By Richard Mather
Making his advances in tall steps,
Davie marks Suzie standing small
at the kitchen sink.
She drops something, holds still her breath.
‘No-one’s gonna listen to you, Suzie,
and that’s a fact’.
The ugly brown voice of a drunk
scrapping for a fight.
From him bad odours rise, smells
of fish and river foam, tobacco and beer.
He picks up a carver, puts it down.
‘So don’t even think about it’.
It is evening, it is hot, and a dead carp’s eye
looks up at Suzie from the dish drainer.
An attack is imminent.
Davie patrols the kitchen, his heart
a drum beating a tattoo.
From his hands an anniversary gift
of bella perle plates goes to the wall.
Underfoot a confetti of glass,
the untold fragments of a broken marriage.
‘God damn you, Davie. Get out’.
Suzie’s on her knees, again.
Her patience is stretched thin,
like skin over a hollow frame.
Davie marches over, his steel toe cap
colliding with Suzie’s most tender spot:
yesterday’s bruise.
A deadly quiet occupies the space
vacated by comprehension.
Nothing he says can change anything now.
Davie skulks, his insides
glowing dark; black lava, hot
and inviscid, breaks the crust and surges.
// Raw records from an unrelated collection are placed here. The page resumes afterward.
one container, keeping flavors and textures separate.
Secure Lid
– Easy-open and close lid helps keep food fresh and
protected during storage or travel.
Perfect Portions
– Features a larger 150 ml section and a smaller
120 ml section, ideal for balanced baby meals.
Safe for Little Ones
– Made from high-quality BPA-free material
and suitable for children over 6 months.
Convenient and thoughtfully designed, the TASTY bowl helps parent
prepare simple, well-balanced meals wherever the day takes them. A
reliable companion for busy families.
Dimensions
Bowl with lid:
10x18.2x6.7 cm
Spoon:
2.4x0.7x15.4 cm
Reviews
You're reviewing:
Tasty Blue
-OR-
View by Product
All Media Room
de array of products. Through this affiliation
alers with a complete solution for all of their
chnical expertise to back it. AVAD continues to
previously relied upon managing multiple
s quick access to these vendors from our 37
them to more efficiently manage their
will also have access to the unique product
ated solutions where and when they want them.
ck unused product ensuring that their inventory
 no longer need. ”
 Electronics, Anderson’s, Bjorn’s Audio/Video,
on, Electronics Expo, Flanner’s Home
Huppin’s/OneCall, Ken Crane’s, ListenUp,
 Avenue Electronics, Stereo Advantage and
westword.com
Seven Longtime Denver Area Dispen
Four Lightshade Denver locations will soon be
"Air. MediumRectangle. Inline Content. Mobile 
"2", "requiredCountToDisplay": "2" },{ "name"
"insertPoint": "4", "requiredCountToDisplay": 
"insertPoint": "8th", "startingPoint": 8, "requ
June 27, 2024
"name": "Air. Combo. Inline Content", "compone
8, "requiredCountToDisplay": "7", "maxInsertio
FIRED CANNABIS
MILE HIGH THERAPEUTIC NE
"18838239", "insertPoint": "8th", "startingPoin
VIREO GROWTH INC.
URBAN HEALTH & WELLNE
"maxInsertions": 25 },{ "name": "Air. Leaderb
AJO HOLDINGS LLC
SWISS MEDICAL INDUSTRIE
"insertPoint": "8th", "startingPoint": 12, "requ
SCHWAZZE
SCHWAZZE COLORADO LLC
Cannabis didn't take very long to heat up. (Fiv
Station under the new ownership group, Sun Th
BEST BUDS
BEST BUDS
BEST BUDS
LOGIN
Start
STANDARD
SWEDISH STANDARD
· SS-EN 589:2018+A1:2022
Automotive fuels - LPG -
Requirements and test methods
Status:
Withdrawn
House lights flicker and dusk
marks the end of twilight.
II
They came with sirens, these strangers
with their notebooks and equipment.
Intermittent chatter, concerned eyes.
Radio static crackles like fat in the oven.
Suzie’s tearful mother is talking.
Who is the injured party here?
Am I alive? Is he alive? Now look,
when I move my hands the air moves
and cools under the fanning air.
Suzie? You are Suzie, aren’t you?
I confess, I’m Suzie Wilde, woman, wife
and daughter, twenty-nine years old.
III
A knife came to me from the cutting board.
It entered my grasp as objects often do.
I held it like a key to a prison.
Its blade penetrated as deep as I dared.
Behind his back, the knife commits murder.
It fell from my hand onto the kitchen floor.
A wild man of blood, Davie is wild no more.
I sit a while. His hands and face I stroke.
I come to this room; the light doesn’t work.
The room is empty. I straighten the bed,
turn back the covers, and I do all this
with a feeling I cannot name. Not real,
I lie on my back, these red fingers
clasped over my stomach, coffin-like.
Hard I stare at the light that doesn’t work.
From the beam the bulb hangs limp, suspended.
I wonder if the time I’ve served on earth
is a prelude to life, a prelude to death.
And in the darkness of this, our house,
I dream I am dead already and Davie
is the one who is lying in my place.